# GIVEN INSTRUCTION
Can you retype every line of the records below, character for character, without changing anything?

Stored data
- - - -

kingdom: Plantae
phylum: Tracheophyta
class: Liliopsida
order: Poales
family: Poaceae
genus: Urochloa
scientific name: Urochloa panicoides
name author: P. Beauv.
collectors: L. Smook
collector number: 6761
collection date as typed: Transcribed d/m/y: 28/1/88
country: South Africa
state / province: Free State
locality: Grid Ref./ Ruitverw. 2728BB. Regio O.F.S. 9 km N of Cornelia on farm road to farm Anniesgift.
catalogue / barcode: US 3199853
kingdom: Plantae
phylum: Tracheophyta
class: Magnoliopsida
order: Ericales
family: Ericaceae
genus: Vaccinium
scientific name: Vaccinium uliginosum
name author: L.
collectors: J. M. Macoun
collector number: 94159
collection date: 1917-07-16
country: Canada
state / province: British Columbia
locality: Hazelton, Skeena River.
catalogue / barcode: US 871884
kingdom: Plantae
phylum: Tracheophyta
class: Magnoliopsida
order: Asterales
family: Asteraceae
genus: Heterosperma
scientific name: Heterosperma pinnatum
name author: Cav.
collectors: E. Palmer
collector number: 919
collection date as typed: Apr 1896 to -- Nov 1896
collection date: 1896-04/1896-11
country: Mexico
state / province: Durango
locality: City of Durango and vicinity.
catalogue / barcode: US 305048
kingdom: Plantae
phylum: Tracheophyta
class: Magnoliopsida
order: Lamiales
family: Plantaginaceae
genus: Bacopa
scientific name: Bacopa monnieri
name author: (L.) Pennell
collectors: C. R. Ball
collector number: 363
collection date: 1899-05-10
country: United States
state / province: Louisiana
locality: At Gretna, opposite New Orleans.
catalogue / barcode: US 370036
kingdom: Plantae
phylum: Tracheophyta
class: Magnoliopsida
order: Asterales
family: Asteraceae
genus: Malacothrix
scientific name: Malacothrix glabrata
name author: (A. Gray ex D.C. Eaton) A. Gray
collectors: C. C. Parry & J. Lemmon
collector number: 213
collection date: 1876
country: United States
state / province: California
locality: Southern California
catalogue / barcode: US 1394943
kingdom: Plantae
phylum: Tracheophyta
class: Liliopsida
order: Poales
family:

- - - -

# FULL OUTPUT
kingdom: Plantae
phylum: Tracheophyta
class: Liliopsida
order: Poales
family: Poaceae
genus: Urochloa
scientific name: Urochloa panicoides
name author: P. Beauv.
collectors: L. Smook
collector number: 6761
collection date as typed: Transcribed d/m/y: 28/1/88
country: South Africa
state / province: Free State
locality: Grid Ref./ Ruitverw. 2728BB. Regio O.F.S. 9 km N of Cornelia on farm road to farm Anniesgift.
catalogue / barcode: US 3199853
kingdom: Plantae
phylum: Tracheophyta
class: Magnoliopsida
order: Ericales
family: Ericaceae
genus: Vaccinium
scientific name: Vaccinium uliginosum
name author: L.
collectors: J. M. Macoun
collector number: 94159
collection date: 1917-07-16
country: Canada
state / province: British Columbia
locality: Hazelton, Skeena River.
catalogue / barcode: US 871884
kingdom: Plantae
phylum: Tracheophyta
class: Magnoliopsida
order: Asterales
family: Asteraceae
genus: Heterosperma
scientific name: Heterosperma pinnatum
name author: Cav.
collectors: E. Palmer
collector number: 919
collection date as typed: Apr 1896 to -- Nov 1896
collection date: 1896-04/1896-11
country: Mexico
state / province: Durango
locality: City of Durango and vicinity.
catalogue / barcode: US 305048
kingdom: Plantae
phylum: Tracheophyta
class: Magnoliopsida
order: Lamiales
family: Plantaginaceae
genus: Bacopa
scientific name: Bacopa monnieri
name author: (L.) Pennell
collectors: C. R. Ball
collector number: 363
collection date: 1899-05-10
country: United States
state / province: Louisiana
locality: At Gretna, opposite New Orleans.
catalogue / barcode: US 370036
kingdom: Plantae
phylum: Tracheophyta
class: Magnoliopsida
order: Asterales
family: Asteraceae
genus: Malacothrix
scientific name: Malacothrix glabrata
name author: (A. Gray ex D.C. Eaton) A. Gray
collectors: C. C. Parry & J. Lemmon
collector number: 213
collection date: 1876
country: United States
state / province: California
locality: Southern California
catalogue / barcode: US 1394943
kingdom: Plantae
phylum: Tracheophyta
class: Liliopsida
order: Poales
family:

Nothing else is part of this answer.